You are not permitted to download, save or email this image. Visit image gallery to purchase the image.
For all the talk of the rise of the 'minnows', the thrills of a couple of major upsets and more than 50 hours of sometimes dramatic action in 40 pool matches, the top eight seeds duly took up their places in the quarterfinals.
Ireland's magnificent deconstruction of Australia at Eden Park, the first shock of the tournament, may not have stopped the Wallabies from progressing but it did have a major impact on how the tournament will play out.
By usurping the Tri-Nations champions from their anticipated position as pool winners, the Irish helped ensure that hosts New Zealand, defending champions South Africa, Australia and Argentina were all in the same half of the draw.
With England, France, Wales and Ireland battling it out on the other side, the final is guaranteed to be a clash between the northern and southern hemispheres - the lines along which the sport has so often been divided philosophically.
Although none of the second-tier nations have made it through to the business end of the tournament, there is no doubt that progress is being made in improving the base of the game outside the traditional heartlands.
Romania gave Scotland a real scare in the opening week, Japan battled toe-to-toe with France for much of their pool match and debutants Russia gained huge support not just for their pluck but also for the way they tried to play the game.
"It's a lot stronger this time," said All Black coach Graham Henry. "The so-called minnows in this tournament have really made a statement.
"People have been delighted with the rugby that has been played so overall I think the standard has improved over the 20 teams."
The Pacific island teams of Samoa, Tonga and Fiji no longer carry the "minnow" tag and there will be disappointment that none of the three managed to get through to the knockout stage.
Tonga sprung the second major upset with their defeat of France in their final pool game but were unable to drive home their advantage and score the tries that might have taken them into the last eight.
Tonga have, at least, qualified for the 2015 tournament along with the other teams placed third in their respective pools, Scotland, Italy and Samoa.
Samoa saved their best until it was too late in their close defeat to the Springboks, and like many of the less established teams, complained bitterly about the short turnarounds they had to cope with.
There was no doubt that there was an imbalance between the establishment, who played mainly weekend-to-weekend, and the likes of Samoa, who ended up playing their first three matches over just 12 days.
"Stop exploiting my people.
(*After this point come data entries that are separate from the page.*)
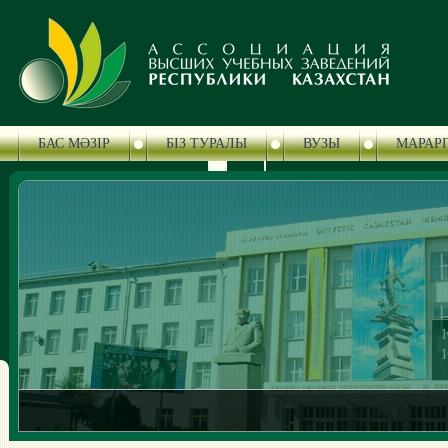
БАС МӘЗІР
БІЗ ТУРАЛЫ
ВУЗЫ
МАРАР
БАСПАСӨЗ ОРТАЛЫҒЫ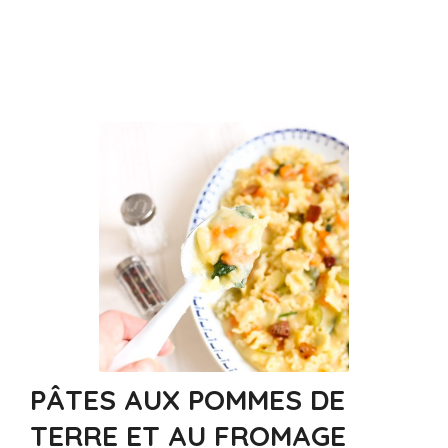
PÂTES AUX POMMES DE
TERRE ET AU FROMAGE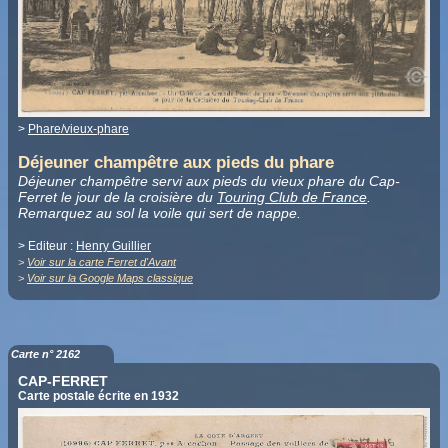
>
Phare/vieux-phare
Déjeuner champêtre aux pieds du phare
Déjeuner champêtre servi aux pieds du vieux phare du Cap-
Ferret le jour de la croisière du
Touring Club de France
.
Remarquez au sol la voile qui sert de nappe.
> Editeur :
Henry Guillier
>
Voir sur la carte Ferret d'Avant
>
Voir sur la Google Maps classique
Carte n° 2162
CAP-FERRET
Carte postale écrite en 1932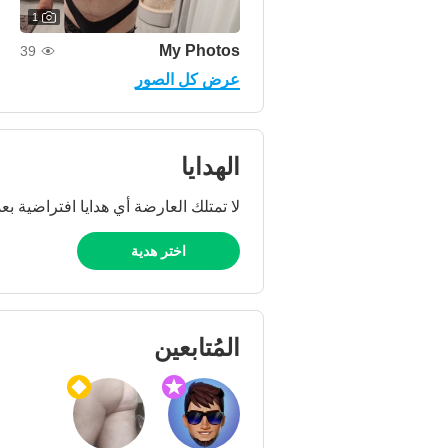
1
My Photos
39
عرض كل الصور
الهدايا
لا تمتلك العارضة أي هدايا افتراضية بعد
اختر هدية
المُتابعين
Please, all we ask, is fairness. If they get a week, give us a week. Simple," Samoa centre Eliota Fuimaono-Sapolu said in one of his less strident posts on Twitter. Others compared the injustice to the Holocaust.
The tournament derives a majority of its revenue - and therefore the funding for developing the game - from television rights, which causes some problems for scheduling.
Either all the matches would have to be played at weekends, which would extend the tournament beyond its current seven weeks, or the major nations would have to play in midweek, which would be unacceptable to the television companies.
The sport is desperate to grow but another factor cited frequently by the non-establishment teams that legislates against improvement was the lack of playing time against good opposition between World Cups.
"We are making some good progress but we need games against the top level," said Canada coach Kieran Crowley.
"If we can get games against the middle of the top tier, the Scotlands, the Italys, those sort of teams, if we can get some consistent games against them hopefully we will make some more progress."
But for now, the plight of the lower tier nations is put to one side as the elite prepare for the start of the knockout stages on Saturday.